Bloom played his college football at Tufts University in Medford, Mass., where he also launched his coaching career.

"I was fortunate," he says. "I played at Tufts and I coached there. I was a graduate assistant, and I was the D-line coach."

No job was too small for Bloom then because he wanted to learn all aspects of a football team's operation.

"I helped out in the equipment room, I helped out in operations," he says. "I had an early, well-rounded experience as a coach, and I think that helped me. I didn't want to be at a D-3 school forever, but it was an unbelievable experience and I would go back and coach there potentially."

Bloom grew up in Wellesley, Mass., and like so many New Englanders, has an edge to him. Not surprisingly, he has always identified with players who are more about substance than style. Bloom was a huge Larry Bird fan, followed the Red Sox closely – especially catcher Tony Pena – and found role models in Bruce Armstrong and Tedy Bruschi of the Patriots.

"I think the New England mentality is a hard-working mentality," Bloom says. "Aggressive, not going to back down. Some people say I'm a loud talker. That's just who I am. I am a New England guy."

Changing over to a new system can be the bane of a quality control assistant, but Bloom says the arrival of defensive coordinator Monte Kiffin in 2013 and the installation a 4-3 defense was a fantastic opportunity to learn.

"It was definitely an adjustment. A different defense and a different terminology. But it is still football. It is still defensive football. There is still consistency in terms of, you have got to play physical, you have got to play aggressive, and you have got to play tough. Everyone has their responsibility in coverage and their responsibility in the run game."

The change in scheme exposed Bloom to one-on-one tutelage from a coaching master.

"I met with Coach Kiffin, learned his system and learned what he called things and then worked with him to translate it into the playbook," Bloom says. "It was as seamless as it could be, but it does take work."

One of the great blessings of a quality control coach is the opportunity to learn from a variety of mentors.
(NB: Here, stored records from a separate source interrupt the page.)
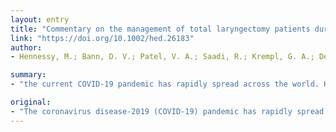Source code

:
```yaml
---
layout: entry
title: "Commentary on the management of total laryngectomy patients during the COVID-19 pandemic"
link: "https://doi.org/10.1002/hed.26183"
author:
- Hennessy, M.; Bann, D. V.; Patel, V. A.; Saadi, R.; Krempl, G. A.; Deschler, D. G.; Goyal, N.; Choi, K. Y.

summary:
- "the current COVID-19 pandemic has rapidly spread across the world. Health care resources including hospital beds, ICUs and personal protective equipment are becoming increasingly rationed and scare commodities. The laryngectomee continues to represent a unique patient with unique needs. Given their surgically altered airway, they pose a challenge to manage for the otolaryngologist."

original:
- "The coronavirus disease-2019 (COVID-19) pandemic has rapidly spread across the world, placing unprecedented strain on the health care system. Health care resources including hospital beds, ICUs, as well as personal protective equipment are becoming increasingly rationed and scare commodities. In this environment, the laryngectomee (patient having previously undergone a total laryngectomy) continues to represent a unique patient with unique needs. Given their surgically altered airway, they pose a challenge to manage for the otolaryngologist within the current COVID-19 pandemic. In this brief report, we present special considerations and best practice recommendations in the management of total laryngectomy patients. We also discuss recommendations for laryngectomy patients and minimizing community exposures."
---
```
In addition to Kiffin, Bloom has worked closely with former Cowboys defensive coordinator Rob Ryan and current defensive line coach Rod Marinelli, a one-time coordinator himself with the Bears.
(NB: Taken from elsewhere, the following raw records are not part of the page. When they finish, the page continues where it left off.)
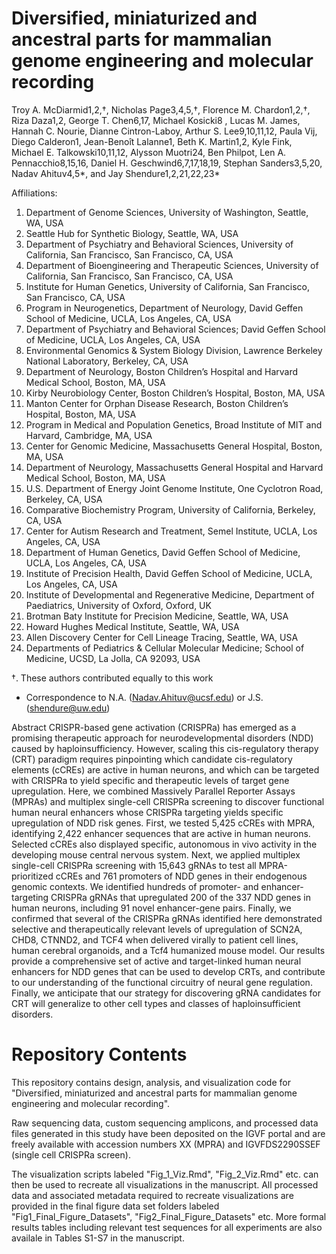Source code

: # Diversified, miniaturized and ancestral parts for mammalian genome engineering and molecular recording

Troy A. McDiarmid1,2,†, Nicholas Page3,4,5,†, Florence M. Chardon1,2,†, Riza Daza1,2, George T. Chen6,17, Michael Kosicki8 , Lucas M. James, Hannah C. Nourie, Dianne Cintron-Laboy, Arthur S. Lee9,10,11,12, Paula Vij, Diego Calderon1, Jean-Benoît Lalanne1, Beth K. Martin1,2, Kyle Fink, Michael E. Talkowski10,11,12, Alysson Muotri24, Ben Philpot, Len A. Pennacchio8,15,16, Daniel H. Geschwind6,7,17,18,19, Stephan Sanders3,5,20, Nadav Ahituv4,5*, and Jay Shendure1,2,21,22,23*

Affiliations:
1. Department of Genome Sciences, University of Washington, Seattle, WA, USA
2. Seattle Hub for Synthetic Biology, Seattle, WA, USA
3. Department of Psychiatry and Behavioral Sciences, University of California, San Francisco, San Francisco, CA, USA
4. Department of Bioengineering and Therapeutic Sciences, University of California, San Francisco, San Francisco, CA, USA
5. Institute for Human Genetics, University of California, San Francisco, San Francisco, CA, USA
6. Program in Neurogenetics, Department of Neurology, David Geffen School of Medicine, UCLA, Los Angeles, CA, USA
7. Department of Psychiatry and Behavioral Sciences; David Geffen School of Medicine, UCLA, Los Angeles, CA, USA
8. Environmental Genomics & System Biology Division, Lawrence Berkeley National Laboratory, Berkeley, CA, USA
9. Department of Neurology, Boston Children’s Hospital and Harvard Medical School, Boston, MA, USA
10. Kirby Neurobiology Center, Boston Children’s Hospital, Boston, MA, USA
11. Manton Center for Orphan Disease Research, Boston Children’s Hospital, Boston, MA, USA
12. Program in Medical and Population Genetics, Broad Institute of MIT and Harvard, Cambridge, MA, USA
13. Center for Genomic Medicine, Massachusetts General Hospital, Boston, MA, USA
14. Department of Neurology, Massachusetts General Hospital and Harvard Medical School, Boston, MA, USA
15. U.S. Department of Energy Joint Genome Institute, One Cyclotron Road, Berkeley, CA, USA
16. Comparative Biochemistry Program, University of California, Berkeley, CA, USA
17. Center for Autism Research and Treatment, Semel Institute, UCLA, Los Angeles, CA, USA
18. Department of Human Genetics, David Geffen School of Medicine, UCLA, Los Angeles, CA, USA
19. Institute of Precision Health, David Geffen School of Medicine, UCLA, Los Angeles, CA, USA
20. Institute of Developmental and Regenerative Medicine, Department of Paediatrics, University of Oxford, Oxford, UK
21. Brotman Baty Institute for Precision Medicine, Seattle, WA, USA
22. Howard Hughes Medical Institute, Seattle, WA, USA
23. Allen Discovery Center for Cell Lineage Tracing, Seattle, WA, USA
24. Departments of Pediatrics & Cellular Molecular Medicine; School of Medicine, UCSD, La Jolla, CA 92093, USA

†. These authors contributed equally to this work
          
* Correspondence to N.A. (Nadav.Ahituv@ucsf.edu) or J.S. (shendure@uw.edu)

Abstract
CRISPR-based gene activation (CRISPRa) has emerged as a promising therapeutic approach for neurodevelopmental disorders (NDD) caused by haploinsufficiency. However, scaling this cis-regulatory therapy (CRT) paradigm requires pinpointing which candidate cis-regulatory elements (cCREs) are active in human neurons, and which can be targeted with CRISPRa to yield specific and therapeutic levels of target gene upregulation. Here, we combined Massively Parallel Reporter Assays (MPRAs) and multiplex single-cell CRISPRa screening to discover functional human neural enhancers whose CRISPRa targeting yields specific upregulation of NDD risk genes. First, we tested 5,425 cCREs with MPRA, identifying 2,422 enhancer sequences that are active in human neurons. Selected cCREs also displayed specific, autonomous in vivo activity in the developing mouse central nervous system. Next, we applied multiplex single-cell CRISPRa screening with 15,643 gRNAs to test all MPRA-prioritized cCREs and 761 promoters of NDD genes in their endogenous genomic contexts. We identified hundreds of promoter- and enhancer-targeting CRISPRa gRNAs that upregulated 200 of the 337 NDD genes in human neurons, including 91 novel enhancer-gene pairs. Finally, we confirmed that several of the CRISPRa gRNAs identified here demonstrated selective and therapeutically relevant levels of upregulation of SCN2A, CHD8, CTNND2, and TCF4 when delivered virally to patient cell lines, human cerebral organoids, and a Tcf4 humanized mouse model. Our results provide a comprehensive set of active and target-linked human neural enhancers for NDD genes that can be used to develop CRTs, and contribute to our understanding of the functional circuitry of neural gene regulation. Finally, we anticipate that our strategy for discovering gRNA candidates for CRT will generalize to other cell types and classes of haploinsufficient disorders.





# Repository Contents


This repository contains design, analysis, and visualization code for "Diversified, miniaturized and ancestral parts for mammalian genome engineering and molecular recording". 

Raw sequencing data, custom sequencing amplicons, and processed data files generated in this study have been deposited on the IGVF portal and are freely available with accession numbers XX (MPRA) and IGVFDS2290SSEF (single cell CRISPRa screen). 

The visualization scripts labeled "Fig_1_Viz.Rmd", "Fig_2_Viz.Rmd" etc. can then be used to recreate all visualizations in the manuscript. All processed data and associated metadata required to recreate visualizations are provided in the final figure data set folders labeled "Fig1_Final_Figure_Datasets", "Fig2_Final_Figure_Datasets" etc. More formal results tables including relevant test sequences for all experiments are also availale in Tables S1-S7 in the manuscript.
"I have been fortunate to be around Coach Kiffin and Coach Marinelli," Bloom says. "I was lucky to work for Rob Ryan, who had a completely different system. To be around those people and learn from them is a blessing for a person starting his career."

Someday, Bloom hopes to repay the favor.

"I hope, as kind of a thank you to them, if I am lucky enough to be around long enough, I can teach others," Bloom says. "That's kind of what it's all about. You learn from people and advance the game and keep giving. Hopefully, if I am in this long enough, I am working with guys like myself and I can keep giving."
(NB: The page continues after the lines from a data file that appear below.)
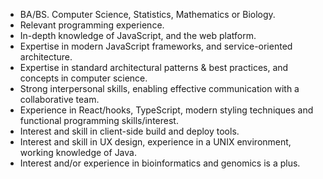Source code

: -   BA/BS. Computer Science, Statistics, Mathematics or Biology.
-   Relevant programming experience.
-   In-depth knowledge of JavaScript, and the web platform.
-   Expertise in modern JavaScript frameworks, and service-oriented architecture.
-   Expertise in standard architectural patterns & best practices, and concepts in computer science.
-   Strong interpersonal skills, enabling effective communication with a collaborative team.
-   Experience in React/hooks, TypeScript, modern styling techniques and functional programming skills/interest.
-   Interest and skill in client-side build and deploy tools.
-   Interest and skill in UX design, experience in a UNIX environment, working knowledge of Java.
-   Interest and/or experience in bioinformatics and genomics is a plus.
Until then, Bloom will keep giving at the office. The idea that NFL coaches practically live at the facility – working on the field, holding meetings, watching film – is no myth.

"It's busy," Bloom says. "You've got to come in early and you've got to make sure you are ready for the next day. But it's fun. Every day is a new day and it's a new test. When I leave the office, I want to make sure that I am ready to go for tomorrow. Whatever it takes, that's what it takes and that's OK. There is no place I would rather be. I am lucky to be here."

A quality control coach starts at the bottom, but as Gruden and a host of others have proven, the ceiling is high. There is no limit to what someone in such a position might be asked to do, but then again, there is no limit to what a quality coach can accomplish, either.

"If you work hard, push yourself and have the ability," Bloom says, "you can be whatever you want to be."